Sono pochissimi i centri ospedalieri che in Italia dispongono di un endoscopio tridimensionale ad alta definizione, in Piemonte sono attivi solo quelli della Clinica Fornaca e della Neurochirurgia delle Molinette (Città della Salute e della Scienza). Li utilizza entrambi il dottor Francesco Zenga, tra i primissimi specialisti al mondo a compiere interventi con questa apparecchiatura. «Il merito dell’introduzione della tecnologia in Italia spetta al mio Direttore, il professor Alessandro Ducati, che per primo ha intravisto le potenzialità del nuovo strumento. Presso la sede delle Molinette abbiamo già eseguito più di 200 interventi, nonostante la tecnica endoscopica tridimensionale esista da pochi anni e non sia ancora molto diffusa – prosegue il dottor Zenga -. Quello alla Clinica Fornaca è stato un intervento che ho eseguito nella massima tranquillità, sapendo di avere a disposizione la Terapia intensiva e altre strutture della Clinica molto ben collaudate. Dopo cinque giorni di degenza, il paziente operato è stato dimesso come da protocollo». Gli interventi di chirurgia endoscopica endonasale del basicranio vengono gestiti dal neurochirurgo insieme con l’endocrinologo e l’otorinolaringoiatra: «Al primo spettano la diagnosi preoperatoria, la gestione perioperatoria con l’adeguata terapia farmacologica e la gestione post operatoria del paziente – osserva il dottor Zenga -, al secondo tocca invece il compito di intervenire durante le delicate fasi di apertura e chiusura dell’intervento, condividere la parte principale della chirurgia e gestire le eventuali problematiche post operatorie al naso».

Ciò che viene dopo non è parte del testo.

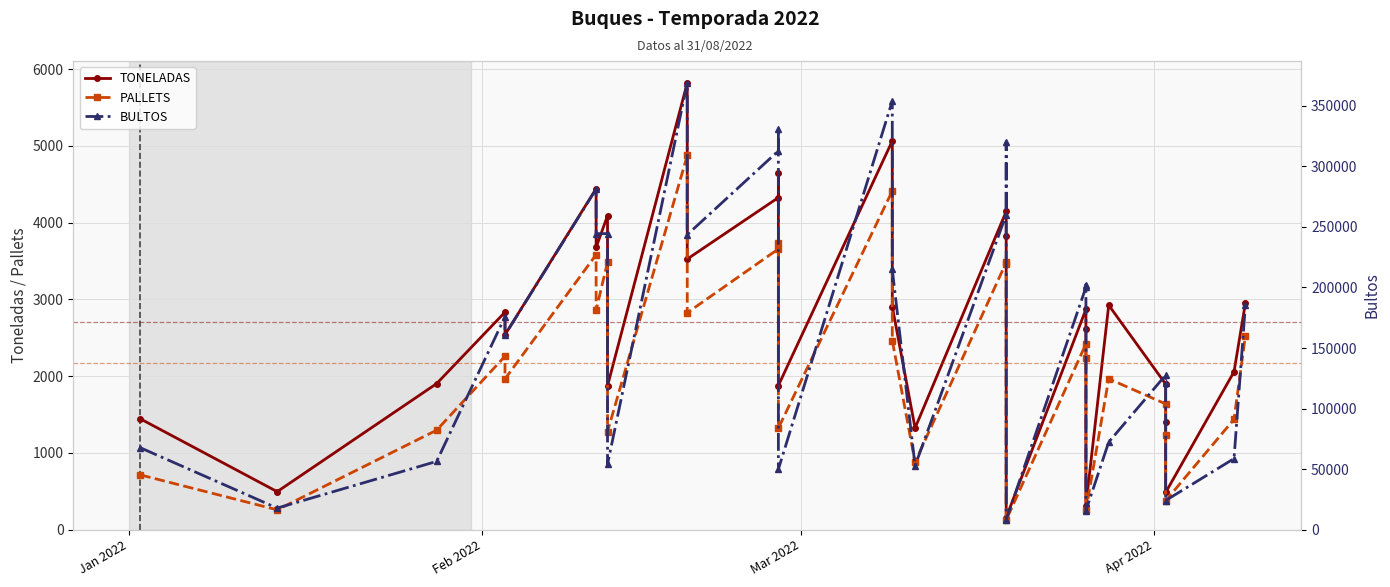

List the series in order of their peak value, highest first.

BULTOS, TONELADAS, PALLETS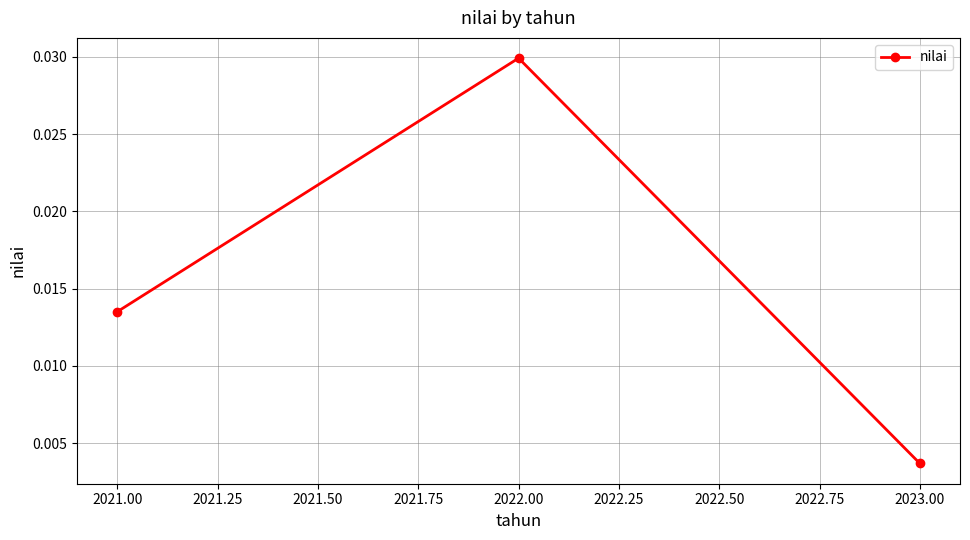

How many values are between 0 and 1?

3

In tutti questi casi risulta molto importante una corretta e pronta diagnosi, come spiega la dottoressa Silvia Grottoli, medico della Clinica Fornaca e responsabile del Centro ricerche cliniche per la Divisione di Endocrinologia, diabetologia e metabolismo della Città della Salute e della Scienza di Torino. «È fondamentale diagnosticare e tipizzare le singole lesioni ipofisarie – conferma la dottoressa Grottoli -: più precisa sarà la diagnosi e maggiori saranno le possibilità di corretto trattamento, che potrà essere medico, chirurgico o attendistico». Si tratta di patologie rare che non distinguono tra uomo e donna e che non sono legate a un’età particolare: «Vengono spesso diagnosticate tardi, anche perché chi ne è colpito attribuisce all’invecchiamento tutti i cambiamenti, talvolta evidenti, che ne riguardano l’aspetto fisico. È perciò opportuno rivolgersi a chi ha un’esperienza specifica, utile a una diagnosi corretta che ottimizzi i risultati e non faccia perdere tempo prezioso al paziente».